Personally I disable mitigations because I have thought it through.

On recent Intel 10.gen the performance impact of mitigations is minimal but older systems may suffer a great deal more - hence the suggestion.

I recommend reading Improving performance - ArchWiki for tips on how to get the most from your hardware.

CPU ‘vulnerabilities’ got a great deal of hype but one has to consider that while those vulnerabilities is technically possible - none of them is seen outside labs - and you have to consider the cost of implementing them - the mitigations - that is.
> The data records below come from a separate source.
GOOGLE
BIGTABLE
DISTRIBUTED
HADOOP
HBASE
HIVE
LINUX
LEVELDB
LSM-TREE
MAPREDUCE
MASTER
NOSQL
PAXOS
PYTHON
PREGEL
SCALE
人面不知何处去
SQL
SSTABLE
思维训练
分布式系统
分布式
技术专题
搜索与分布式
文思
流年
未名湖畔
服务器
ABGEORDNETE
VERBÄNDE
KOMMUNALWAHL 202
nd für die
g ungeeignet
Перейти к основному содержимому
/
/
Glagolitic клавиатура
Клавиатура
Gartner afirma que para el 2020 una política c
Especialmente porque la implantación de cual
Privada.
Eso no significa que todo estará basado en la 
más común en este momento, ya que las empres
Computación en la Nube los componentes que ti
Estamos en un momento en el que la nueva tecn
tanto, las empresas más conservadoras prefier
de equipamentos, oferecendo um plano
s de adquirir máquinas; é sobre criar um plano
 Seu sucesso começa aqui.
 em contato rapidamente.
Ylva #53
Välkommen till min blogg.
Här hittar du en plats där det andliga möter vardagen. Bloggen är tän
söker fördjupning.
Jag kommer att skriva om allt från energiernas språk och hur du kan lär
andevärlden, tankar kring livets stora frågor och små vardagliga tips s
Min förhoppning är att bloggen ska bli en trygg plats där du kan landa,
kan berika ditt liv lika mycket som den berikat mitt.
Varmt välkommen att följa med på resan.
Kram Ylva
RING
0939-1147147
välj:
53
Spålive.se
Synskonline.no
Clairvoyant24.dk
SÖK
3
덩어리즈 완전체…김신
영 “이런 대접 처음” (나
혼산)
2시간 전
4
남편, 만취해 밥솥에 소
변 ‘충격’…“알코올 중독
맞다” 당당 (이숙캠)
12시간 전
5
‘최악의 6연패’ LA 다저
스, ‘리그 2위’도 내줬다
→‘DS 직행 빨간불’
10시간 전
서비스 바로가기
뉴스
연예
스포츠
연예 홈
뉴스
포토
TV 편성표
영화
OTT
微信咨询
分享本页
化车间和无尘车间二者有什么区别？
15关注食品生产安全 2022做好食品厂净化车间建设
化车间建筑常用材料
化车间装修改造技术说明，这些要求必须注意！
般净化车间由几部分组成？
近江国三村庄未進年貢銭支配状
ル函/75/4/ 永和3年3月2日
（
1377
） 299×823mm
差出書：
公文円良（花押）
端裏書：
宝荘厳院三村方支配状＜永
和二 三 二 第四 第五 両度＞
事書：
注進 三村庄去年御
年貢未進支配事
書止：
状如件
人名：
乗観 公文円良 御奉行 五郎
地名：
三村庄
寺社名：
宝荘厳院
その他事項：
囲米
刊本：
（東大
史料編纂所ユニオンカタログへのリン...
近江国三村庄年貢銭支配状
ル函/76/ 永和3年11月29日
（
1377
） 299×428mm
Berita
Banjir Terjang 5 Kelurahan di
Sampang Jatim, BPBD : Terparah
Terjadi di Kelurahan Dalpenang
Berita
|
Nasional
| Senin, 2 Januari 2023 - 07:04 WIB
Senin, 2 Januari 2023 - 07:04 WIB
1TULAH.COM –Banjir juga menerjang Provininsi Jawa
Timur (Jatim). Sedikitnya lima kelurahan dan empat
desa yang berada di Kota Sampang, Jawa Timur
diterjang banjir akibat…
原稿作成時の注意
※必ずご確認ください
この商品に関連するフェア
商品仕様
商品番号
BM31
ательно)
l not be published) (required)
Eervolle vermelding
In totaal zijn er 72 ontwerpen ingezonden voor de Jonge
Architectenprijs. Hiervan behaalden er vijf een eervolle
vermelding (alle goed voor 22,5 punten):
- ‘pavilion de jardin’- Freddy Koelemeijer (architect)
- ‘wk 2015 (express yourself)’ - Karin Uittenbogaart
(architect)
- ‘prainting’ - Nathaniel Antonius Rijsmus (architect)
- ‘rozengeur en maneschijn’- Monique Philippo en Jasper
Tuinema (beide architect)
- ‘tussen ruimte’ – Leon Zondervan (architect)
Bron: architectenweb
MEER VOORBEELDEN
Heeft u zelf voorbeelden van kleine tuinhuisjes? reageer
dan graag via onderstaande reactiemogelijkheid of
Thank you for posting your problem.
I have some points that might be helpful:

  1. In you original post you explained that you are experiencing unresponsiveness at login screen but after that you continued mentioning that Windows is more responsive in general. Which is the main issue? These two can have totally different causes.
  2. I suggest we put aside problems for system wake up as power management state changes have a history of being problematic (also in Windows).
  3. I professionally use both Windows and Manjaro on a daily basis and can say there is no performance leap on any side. But there may be situations where a specific hardware performs better on Windows. The reason is that the hardware vendors usually have a Windows first policy when providing high quality device drivers. This is specially more problematic with older hardware. The reason is that fortunately there is better support for Linux today than before as the user base grows.
  4. Your memory is low. With today’s software you will run out of memory pretty fast on any OS.
  5. Update your software and kernel on Manjaro. I see your kernel is a bit old.
  6. When experiencing unresponsiveness see if the hard disk is heavily working (by sensing its sound or HDD light). If that is the case it is highly probable that you physical memory is insufficient and system is heavily swapping.
  7. Finding the specific cause for a problem like yours can become too technical and therefore not feasible. That is why updating software and device drivers is the best way to go. But you may try to if you are enthusiastic. It would be a good learning experience at the least. Monitor your system performance/activity using KSysGuard and KSystemLog tools at different conditions. Play with them and see what information you can get out of them.
  8. Another cause for losing performance is bad cooling. If your CPU gets hot it will throttle down automatically. So make sure its vents are open and clean and its fan is performing well.